[Page images and extracted text]
------------------------------------------------
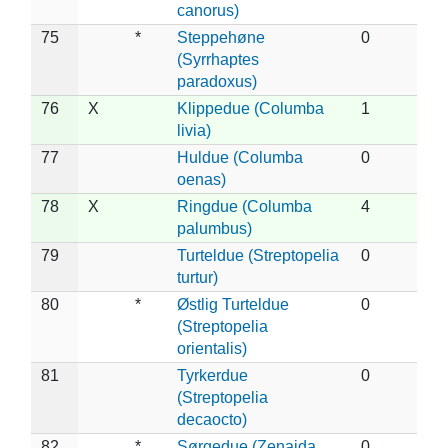
canorus)
75
*
Steppehøne
0
(Syrrhaptes
paradoxus)
76
X
Klippedue (Columba
1
livia)
77
Huldue (Columba
0
oenas)
78
X
Ringdue (Columba
4
palumbus)
79
Turteldue (Streptopelia
0
turtur)
80
*
Østlig Turteldue
0
(Streptopelia
orientalis)
81
Tyrkerdue
0
(Streptopelia
decaocto)
82
*
Sørgedue (Zenaida
0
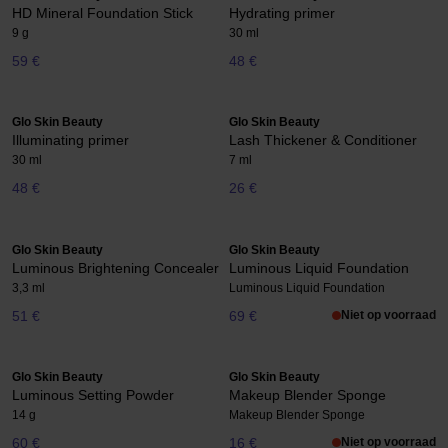
HD Mineral Foundation Stick
Hydrating primer
9 g
30 ml
59 €
48 €
Glo Skin Beauty
Glo Skin Beauty
Illuminating primer
Lash Thickener & Conditioner
30 ml
7 ml
48 €
26 €
Glo Skin Beauty
Glo Skin Beauty
Luminous Brightening Concealer
Luminous Liquid Foundation
3,3 ml
Luminous Liquid Foundation
51 €
69 €
Niet op voorraad
Glo Skin Beauty
Glo Skin Beauty
Luminous Setting Powder
Makeup Blender Sponge
14 g
Makeup Blender Sponge
60 €
16 €
Niet op voorraad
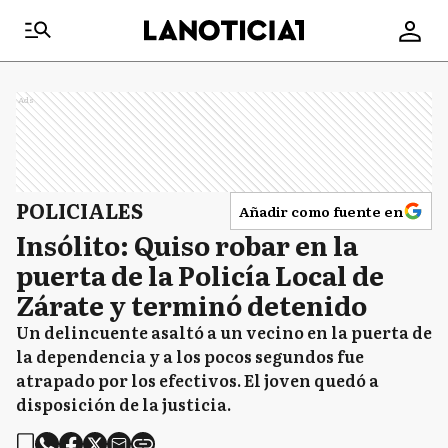
Ads
POLICIALES
Añadir como fuente en
Insólito: Quiso robar en la
puerta de la Policía Local de
Zárate y terminó detenido
Un delincuente asaltó a un vecino en la puerta de
la dependencia y a los pocos segundos fue
atrapado por los efectivos. El joven quedó a
disposición de la justicia.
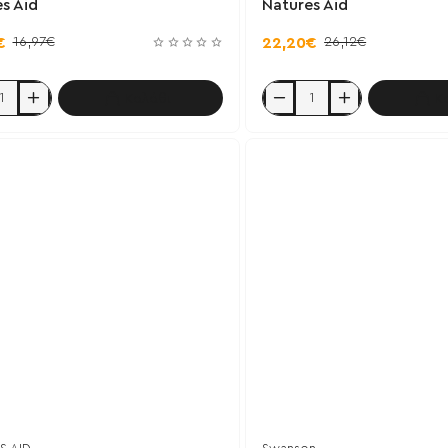
s Aid
Natures Aid
16,97€
26,12€
€
22,20€
Καλάθι
Κ
Vitamin
B
x
Complex
100
TR
60
tabs
-
Natures
Aid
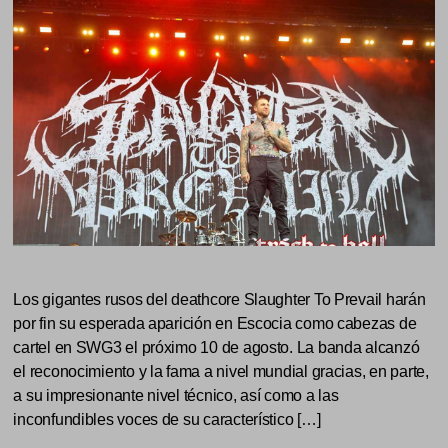
Los gigantes rusos del deathcore Slaughter To Prevail harán
por fin su esperada aparición en Escocia como cabezas de
cartel en SWG3 el próximo 10 de agosto. La banda alcanzó
el reconocimiento y la fama a nivel mundial gracias, en parte,
a su impresionante nivel técnico, así como a las
inconfundibles voces de su característico […]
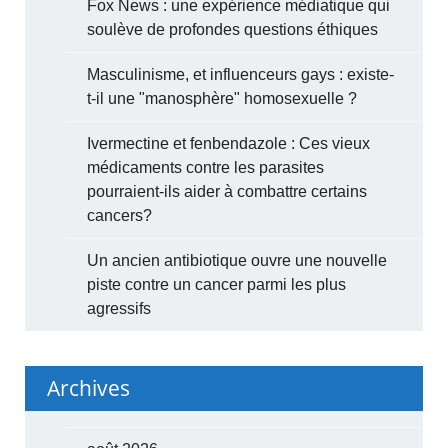
Fox News : une expérience médiatique qui
soulève de profondes questions éthiques
Masculinisme, et influenceurs gays : existe-
t-il une "manosphère" homosexuelle ?
Ivermectine et fenbendazole : Ces vieux
médicaments contre les parasites
pourraient-ils aider à combattre certains
cancers?
Un ancien antibiotique ouvre une nouvelle
piste contre un cancer parmi les plus
agressifs
Archives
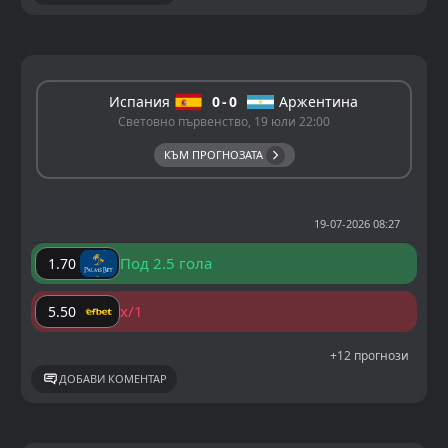
Испания
0
0
Аржентина
Световно първенство, 19 юли 22:00
КЪМ ПРОГНОЗАТА
19-07-2026 08:27
Под 2.5 гола
1.70
x/1
5.50
+12 прогнози
ДОБАВИ КОМЕНТАР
------------------------------------------------
Please write the data out again exactly, but do not carry over the pictures.

canorus)
75
*
Steppehøne
0
(Syrrhaptes
paradoxus)
76
X
Klippedue (Columba
1
livia)
77
Huldue (Columba
0
oenas)
78
X
Ringdue (Columba
4
palumbus)
79
Turteldue (Streptopelia
0
turtur)
80
*
Østlig Turteldue
0
(Streptopelia
orientalis)
81
Tyrkerdue
0
(Streptopelia
decaocto)
82
*
Sørgedue (Zenaida
0
HD Mineral Foundation Stick
Hydrating primer
9 g
30 ml
59 €
48 €
Glo Skin Beauty
Glo Skin Beauty
Illuminating primer
Lash Thickener & Conditioner
30 ml
7 ml
48 €
26 €
Glo Skin Beauty
Glo Skin Beauty
Luminous Brightening Concealer
Luminous Liquid Foundation
3,3 ml
Luminous Liquid Foundation
51 €
69 €
Niet op voorraad
Glo Skin Beauty
Glo Skin Beauty
Luminous Setting Powder
Makeup Blender Sponge
14 g
Makeup Blender Sponge
60 €
16 €
Niet op voorraad
Ads
POLICIALES
Añadir como fuente en
Insólito: Quiso robar en la
puerta de la Policía Local de
Zárate y terminó detenido
Un delincuente asaltó a un vecino en la puerta de
la dependencia y a los pocos segundos fue
atrapado por los efectivos. El joven quedó a
disposición de la justicia.
s Aid
Natures Aid
16,97€
26,12€
€
22,20€
Καλάθι
Κ
Vitamin
B
x
Complex
100
TR
60
tabs
-
Natures
Aid
Los gigantes rusos del deathcore Slaughter To Prevail harán
por fin su esperada aparición en Escocia como cabezas de
cartel en SWG3 el próximo 10 de agosto. La banda alcanzó
el reconocimiento y la fama a nivel mundial gracias, en parte,
a su impresionante nivel técnico, así como a las
inconfundibles voces de su característico […]
Fox News : une expérience médiatique qui
soulève de profondes questions éthiques
Masculinisme, et influenceurs gays : existe-
t-il une "manosphère" homosexuelle ?
Ivermectine et fenbendazole : Ces vieux
médicaments contre les parasites
pourraient-ils aider à combattre certains
cancers?
Un ancien antibiotique ouvre une nouvelle
piste contre un cancer parmi les plus
agressifs
Archives
Испания
0
0
Аржентина
Световно първенство, 19 юли 22:00
КЪМ ПРОГНОЗАТА
19-07-2026 08:27
Под 2.5 гола
1.70
x/1
5.50
+12 прогнози
ДОБАВИ КОМЕНТАР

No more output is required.